Scientists studying the fate of oil from the Deepwater Horizon incident published their findings in the November 2012 edition of Public Library of Science (PLoS ONE): Dispersants as used in response to the MC252-spill lead to higher mobility of polycyclic aromatic hydrocarbons in oil-contaminated Gulf of Mexico sand.
Researchers concluded that the addition of dispersants can increase the movement of polycyclic aromatic hydrocarbons (PAHs) in saturated (wet) permeable sediments of up to two orders of magnitude.
Researchers collected samples of water, sediment, and sand from Santa Rosa Island, Florida. They conducted laboratory experiments using sand-filled columns of various lengths ranging from 10 to 50 cm, and they conducted in-situ chamber experiments in the Gulf to link laboratory results to the natural environment. The column experiments showed that PAHs can move from the water column into sands, and that the addition of dispersants to the water percolating the sand determines the penetration depth of the PAHs. The in-situ chamber tests confirmed laboratory findings for natural settings. From the results of these two experiments, researchers concluded that the presence of dispersants allow oil components to permeate faster and deeper into sands.
In their discussion, the authors suggest two possible impacts on oil degradation as a result of PAHs moving deeper and faster into sands: (1) the deeper penetration of hydrocarbons may slow their degradation due to the decreased concentration of oxygen in deeper sediment layers and thus extend the time these hydrocarbons stay in the environment; and (2) in fully oxygenated sands, a deeper penetration may increase the number of microbes involved in the hydrocarbon biodegradation and thus accelerate the decomposition. Deeper penetration of hydrocarbons into permeable coastal sediment facilitated by dispersants could have potential impacts to groundwater.
The study authors are Alissa Zuijdgeest and Markus Huettel (PLoS ONE 7(11): e50549).

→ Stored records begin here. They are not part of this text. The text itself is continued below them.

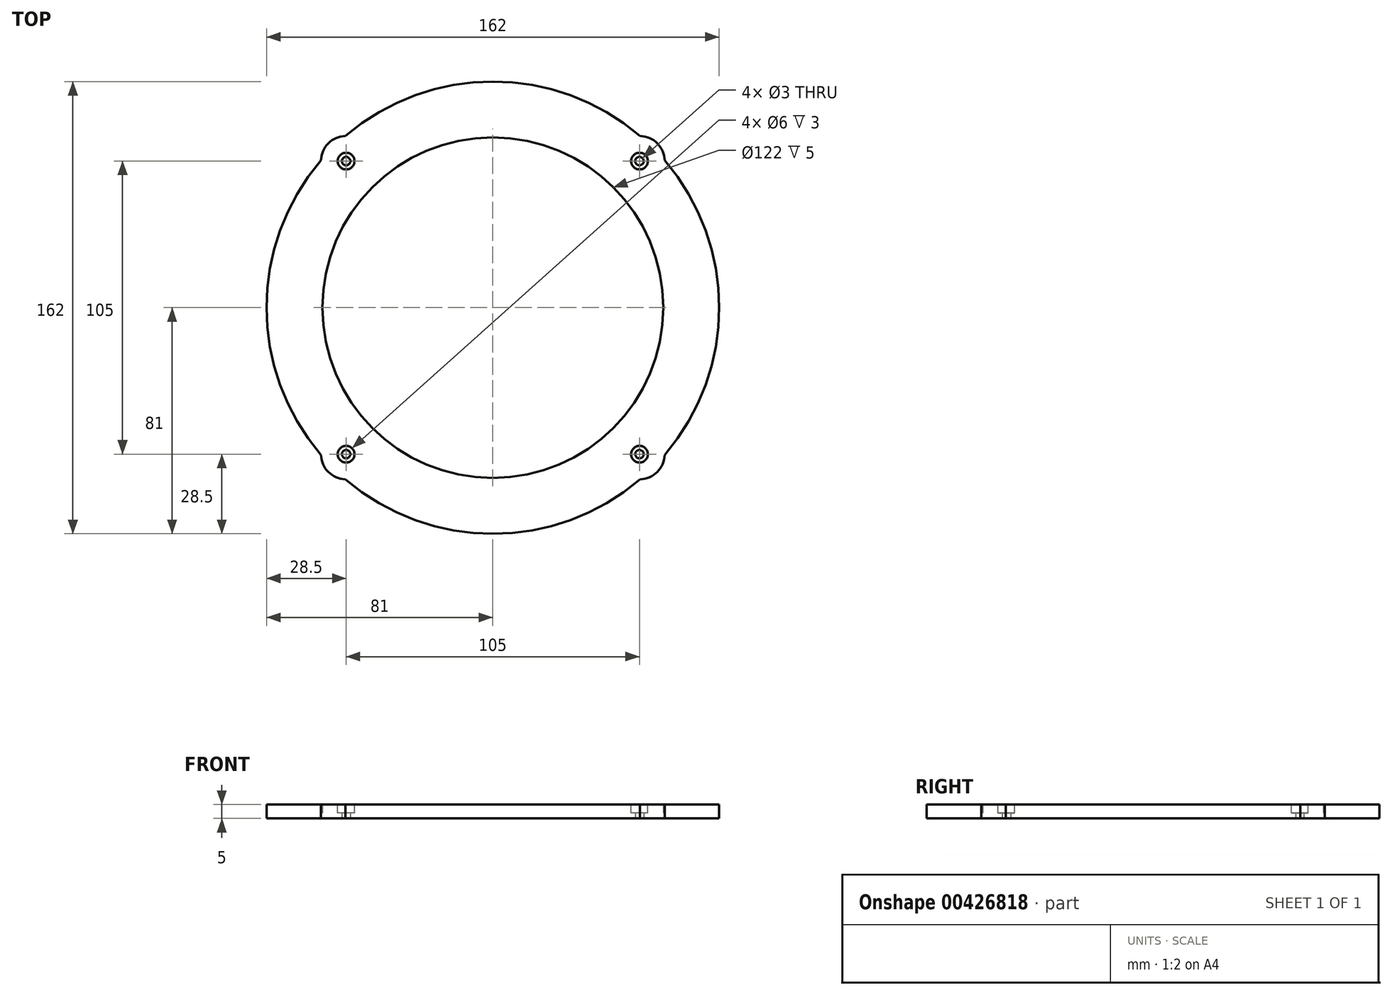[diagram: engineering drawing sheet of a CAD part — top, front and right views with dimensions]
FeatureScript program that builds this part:
annotation { "Feature Type Name" : "Feature", "Feature Type Description" : "" }
export const myFeature = defineFeature(function(context is Context, id is Id, definition is map)
    precondition{}
    {
        {
            assignVariable(context, id + "F0", {"name" : "Height", "anyValue" : 5 * mm});
        }
        {
            assignVariable(context, id + "F1", {"name" : "ScrewHeadSinkDepth", "anyValue" : 3 * mm});
        }
        {
            var Q0;
            Q0=qCreatedBy(makeId("Top.planeOp"),FACE);
            var sketch = newSketch(context, id + "F2", { "sketchPlane" : qUnion([Q0])});
            skCircle(sketch, "E0", {"center": v(0, 0) * mm, "radius": 61 * mm});
            skArc(sketch, "E1", {"start": v(-61.5, 52.72) * mm, "mid": v(-81, 0) * mm, "end": v(-61.5, -52.72) * mm});
            skPoint(sketch, "E2", {"position": v(-52.5, 52.5) * mm});
            skArc(sketch, "E3", {"start": v(-52.72, 61.5) * mm, "mid": v(-58.86, 58.86) * mm, "end": v(-61.5, 52.72) * mm});
            skCircle(sketch, "E4", {"center": v(-52.5, 52.5) * mm, "radius": 1.5 * mm});
            skPoint(sketch, "E5.1.0", {"position": v(-52.5, -52.5) * mm});
            skCircle(sketch, "E5.1.1", {"center": v(-52.5, -52.5) * mm, "radius": 1.5 * mm});
            skArc(sketch, "E5.1.2", {"start": v(-61.5, -52.72) * mm, "mid": v(-58.86, -58.86) * mm, "end": v(-52.72, -61.5) * mm});
            skPoint(sketch, "E5.2.0", {"position": v(52.5, -52.5) * mm});
            skCircle(sketch, "E5.2.1", {"center": v(52.5, -52.5) * mm, "radius": 1.5 * mm});
            skArc(sketch, "E5.2.2", {"start": v(52.72, -61.5) * mm, "mid": v(58.86, -58.86) * mm, "end": v(61.5, -52.72) * mm});
            skPoint(sketch, "E5.3.0", {"position": v(52.5, 52.5) * mm});
            skCircle(sketch, "E5.3.1", {"center": v(52.5, 52.5) * mm, "radius": 1.5 * mm});
            skArc(sketch, "E5.3.2", {"start": v(61.5, 52.72) * mm, "mid": v(58.86, 58.86) * mm, "end": v(52.72, 61.5) * mm});
            skArc(sketch, "E6.trimOffspring", {"start": v(52.72, 61.5) * mm, "mid": v(0, 81) * mm, "end": v(-52.72, 61.5) * mm});
            skArc(sketch, "E7.trimOffspring", {"start": v(61.5, -52.72) * mm, "mid": v(81, 0) * mm, "end": v(61.5, 52.72) * mm});
            skArc(sketch, "E8.trimOffspring", {"start": v(-52.72, -61.5) * mm, "mid": v(0, -81) * mm, "end": v(52.72, -61.5) * mm});
            skCircle(sketch, "E9", {"center": v(0, 0) * mm, "radius": 56 * mm, "construction": true});
            skSolve(sketch);
        }
        {
            var Q0;
            Q0=makeQuery(id+"F2.imprint","IMPRINT",FACE,{"disambiguationData":[TD([[makeQuery(id+"F2.imprint","IMPRINT",EDGE,{"derivedFrom":sQuery(id+"F2.wireOp",EDGE,"E0")}),-1.0]])]});
            extrude(context, id + "F3", {"entities" : qUnion([Q0]), "depth" : getVariable(context, 'Height')});
        }
        {
            var Q0;
            Q0=makeQuery(id+"F3.opExtrude","CAP_FACE",FACE,{"disambiguationData":[OSD([sQuery(id+"F2.wireOp",EDGE,"E0"),sQuery(id+"F2.wireOp",EDGE,"E1"),sQuery(id+"F2.wireOp",EDGE,"E3"),sQuery(id+"F2.wireOp",EDGE,"E4"),sQuery(id+"F2.wireOp",EDGE,"E5.1.1"),sQuery(id+"F2.wireOp",EDGE,"E5.1.2"),sQuery(id+"F2.wireOp",EDGE,"E5.2.1"),sQuery(id+"F2.wireOp",EDGE,"E5.2.2"),sQuery(id+"F2.wireOp",EDGE,"E5.3.1"),sQuery(id+"F2.wireOp",EDGE,"E5.3.2"),sQuery(id+"F2.wireOp",EDGE,"E6.trimOffspring"),sQuery(id+"F2.wireOp",EDGE,"E7.trimOffspring"),sQuery(id+"F2.wireOp",EDGE,"E8.trimOffspring")])],"isStart":false});
            var sketch = newSketch(context, id + "F4", { "sketchPlane" : qUnion([Q0])});
            skCircle(sketch, "E10", {"center": v(-52.5, 52.5) * mm, "radius": 3 * mm});
            skCircle(sketch, "E11.1.0", {"center": v(-52.5, -52.5) * mm, "radius": 3 * mm});
            skCircle(sketch, "E11.2.0", {"center": v(52.5, -52.5) * mm, "radius": 3 * mm});
            skCircle(sketch, "E11.3.0", {"center": v(52.5, 52.5) * mm, "radius": 3 * mm});
            skPoint(sketch, "E11.center", {"position": v(0, 0) * mm});
            skSolve(sketch);
        }
        {
            var Q0;
            Q0=makeQuery(id+"F4.imprint","IMPRINT",FACE,{"disambiguationData":[TD([[makeQuery(id+"F4.imprint","IMPRINT",EDGE,{"derivedFrom":sQuery(id+"F4.wireOp",EDGE,"E10")}),1.0]])]});
            var Q1;
            Q1=makeQuery(id+"F4.imprint","IMPRINT",FACE,{"disambiguationData":[TD([[makeQuery(id+"F4.imprint","IMPRINT",EDGE,{"derivedFrom":sQuery(id+"F4.wireOp",EDGE,"E11.3.0")}),1.0]])]});
            var Q2;
            Q2=makeQuery(id+"F4.imprint","IMPRINT",FACE,{"disambiguationData":[TD([[makeQuery(id+"F4.imprint","IMPRINT",EDGE,{"derivedFrom":sQuery(id+"F4.wireOp",EDGE,"E11.1.0")}),1.0]])]});
            var Q3;
            Q3=makeQuery(id+"F4.imprint","IMPRINT",FACE,{"disambiguationData":[TD([[makeQuery(id+"F4.imprint","IMPRINT",EDGE,{"derivedFrom":sQuery(id+"F4.wireOp",EDGE,"E11.2.0")}),1.0]])]});
            var Q4;
            Q4=sQuery(id+"F4.wireOp",EDGE,"E10");
            var Q5;
            Q5=sQuery(id+"F4.wireOp",EDGE,"E11.1.0");
            var Q6;
            Q6=sQuery(id+"F4.wireOp",EDGE,"E11.2.0");
            var Q7;
            Q7=sQuery(id+"F4.wireOp",EDGE,"E11.3.0");
            extrude(context, id + "F5", {"entities" : qUnion([Q0, Q1, Q2, Q3]), "operationType" : NewBodyOperationType.REMOVE, "surfaceEntities" : qUnion([Q4, Q5, Q6, Q7]), "oppositeDirection" : true, "depth" : getVariable(context, 'ScrewHeadSinkDepth')});
        }
    });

This research was made possible in part by a Grant from BP/The Gulf of Mexico Research Initiative (GoMRI) through the Florida Institute of Oceanography and the Deepsea to Coast Connectivity in the Eastern Gulf of Mexico (DEEP-C) Consortium. The GoMRI is a 10-year, $500 million independent research program established by an agreement between BP and the Gulf of Mexico Alliance to study the effects of the Deepwater Horizon incident and the potential associated impact of this and similar incidents on the environment and public health.